Los días de la infancia
Por
Josep Maria Aguiló
x
jmaguilomallorcadiariocom/8/8/23
sábado 17 de julio de 2021, 03:00h
Hace algún tiempo leí un precioso artículo de Juan Manuel de Prada, 'Nieve', en el que, tomando como hilo conductor una nevada contemplada desde su habitación, De Prada nos hablaba de las inevitables renuncias de la edad adulta frente a la sensación de libertad casi plena que muchos de nosotros pudimos sentir en mayor o menor medida en los ya remotos días de la infancia.
«Hubo un tiempo en que el mundo no estuvo regido por rutinas, sino por la brisa impremeditada del milagro; hubo un tiempo en que cada mañana era una tierra incógnita que había que descubrir y conquistar, un ameno prado donde podíamos retozar, desentendidos de las triviales congojas y apresuramientos que ahora envilecen nuestros días», afirmaba el autor de 'Las máscaras del héroe' en dicho artículo, en el que reconocía, con pesar, que para nosotros aquel lejano tiempo de la niñez normalmente yace hoy sepultado por «la hojarasca de las plurales claudicaciones de la edad adulta».
De Prada también indicaba que quienes ahora mismo somos más o menos adultos sabemos, con una «íntima» y «amarga» certeza, que aquella vida «abierta al deslumbramiento y la perplejidad» era una existencia «más plena y enaltecedora» que la vida que ahora «sobrellevamos resignadamente», consolándonos día tras día pensando que quizás es «la única vida posible» en estos momentos.
Mientras leía ese artículo pensaba que, efectivamente, en la infancia suele haber casi siempre un ramillete de momentos hermosos o tiernos que la mayor parte de nosotros ha podido vivir, aun en el caso de que quizás esa infancia no haya sido especialmente feliz o dichosa.
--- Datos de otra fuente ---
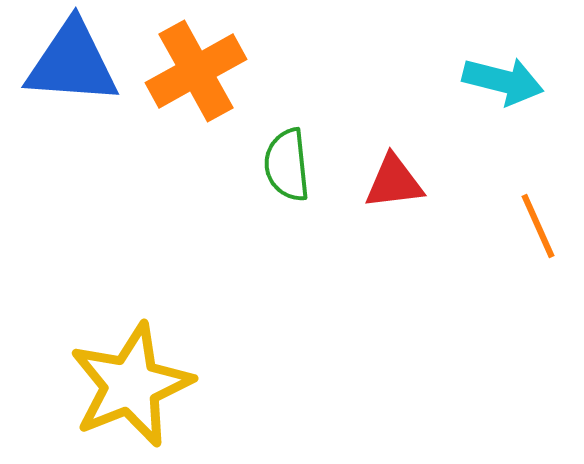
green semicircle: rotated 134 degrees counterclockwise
Así, siendo ya adultos, solemos recordar todavía con emoción los primeros conocimientos aprendidos en la escuela, la hora del recreo, la vuelta a casa al salir de clase, la alegría de la merienda, las ganas imparables de correr y correr —o de dormir y dormir—, los primeros amigos, tal vez el primer amor, la lectura de tebeos o de libros ilustrados, los juegos compartidos y quizás el inicio de la pasión por algún deporte, o por el cine, la música o la literatura.
Y también solemos recordar muy especialmente, como recalcaba nuestro autor, las nevadas de la infancia, sobre todo si, como en nuestro caso, hemos vivido muy pocas. En nuestra memoria, esas nevadas «quedan fijadas con la misma nitidez que el día de nuestra Primera Comunión, tal vez porque la nieve, como la Primera Comunión, interpela nuestra inocencia ya extinta, golpea en la aldaba de una puerta clausurada que en otro tiempo se franqueaba, para mostrarnos tesoros de inabarcable deleite», proseguía De Prada en su artículo. En la infancia, es cierto, solemos ser felizmente conscientes de que muchas cosas o muchas emociones las experimentamos por vez primera. Son todas ellas vivencias cuyo recuerdo en ocasiones nos acompañará luego durante el resto de nuestra vida, aunque en aquellos momentos aún no seamos conscientes de que efectivamente será así.
Es posible que, como concluía De Prada, el mundo cotidiano actual de muchos de nosotros sea esencialmente «angosto» y «previsible», si bien ese mundo convive cada día, como también reconocía nuestro escritor, con el mundo de quienes ahora mismo son niños, que es un mundo «de incesante novedad y algarabía» regido «por la impremeditada brisa del milagro», un mundo «dispuesto a dejarse descubrir y conquistar». Yo sólo añadiría, quizás, que si como adultos entendemos todavía hoy todo lo que esas palabras últimas significan, tal vez sea porque, por fortuna, la mayoría de nosotros no dejamos nunca del todo de ser niños ni de emocionarnos cuando vemos de nuevo llover o nevar.